ABOUT

The work my laboratory does in the Division of Surgical Research/ Department of Surgery, Lifespan-R.I. Hospital has centered on developing a better understanding of what the mechanisms of severe traumatic shock, injury and/or sepsis are and what impact they may have on the patient that lead to increasing their susceptibility to subsequent infection and multiple organ failure.  Importantly, we’ve tried to do this not only by the application of what we think are valuable pre-clinical models, but also through collaborative partnerships with clinician scientists here at Lifespan-R.I. Hospital and the world that can translate the significance of our bench-side observations back to the critically ill patient.  Excitingly, while working for years on defining numerous defects of components of patient’s immune responsiveness caused by shock and/or sepsis, we’ve uncovered novel role(s) for a number of the cell-associated regulatory receptors of the B7-family, i.e., Programmed Cell Death Receptor-1 [PD-1], B-/T-Lymphocyte Attenuator [BTLA], recently, V-domain Immunoglobulin Suppressor of T cell Activation [VISTA, a.k.a., B7-H5, PD-1H] and their respective cell surface ligands; popularly referred to as checkpoint proteins. 

 

The primary role of these checkpoint receptors is understood to be critical to diseases of autoimmunity, viral infection, cancer and/or transplant (diseases of failed adaptive [lymphoid] immunity).

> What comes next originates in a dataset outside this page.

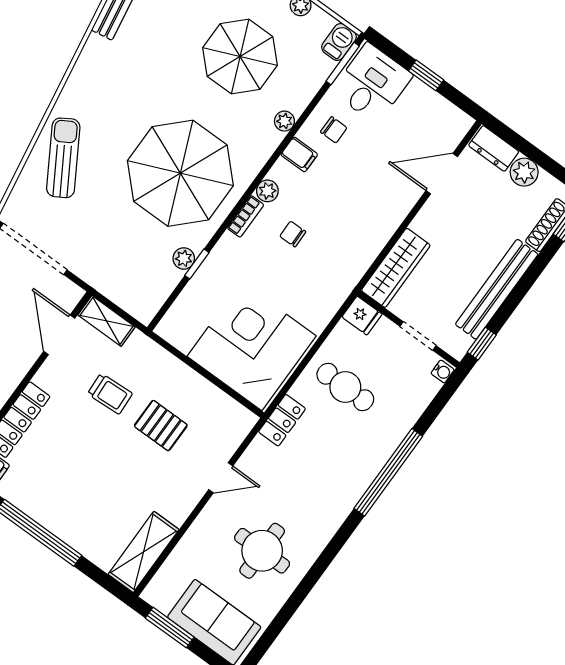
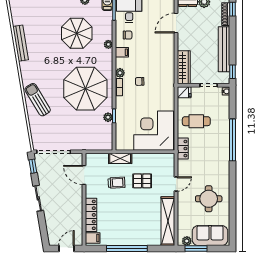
sun lounger: (63, 158) -> (38, 100), moved
shelving: (106, 321) -> (120, 158), moved
shelving: (144, 552) -> (168, 221), width x1.47
plant: (163, 601) -> (187, 241), added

Thus, as the historic perspective of this field is that the pathophysiology of the immune response of the injured and/or septic individual is one of dysregulated phagocyte driven inflammation, these checkpoint proteins should be irrelevant to the development of the critically ill patient’s morbid state.  What our and other’s data tell us is that a number of these receptors have far more diverse cell/organ targets than was initially appreciated. While it’s clear that lymphocyte checkpoint protein expression has a role in the septic process, the novel observations we’ve made are that they have unanticipated effects on phagocytes, innate regulatory lymphoid cells, non-immune cells (i.e., endothelial cells, epithelial cells, etc.), and they appear to be strong inducers of immune/organ dysfunction in the injured and/or septic patient.  Importantly, inhibitors (neutralizing/blocking monoclonal antibodies) of some of these checkpoint proteins have recently been approved for clinical use for the treatment of select cancers, precipitating their compassionate use in fungal sepsis and in a phase 1b clinical trial showing that antibodies against a ligand of PD-1 can be safely administered in the critically ill.  However, to apply these agents well, either alone or in drug combination, in the critically ill patient, we need to identify when and what population would most benefit from receiving these agents, guided by the checkpoint protein blood or leukocyte levels. To do this, it’s critical that we understand not only what regulates expression of these checkpoint proteins and/or their ligands in injury/shock and/or sepsis, but what this means patho-physiologically; especially in varied populations, i.e., adult, neonate/infant or in the aged.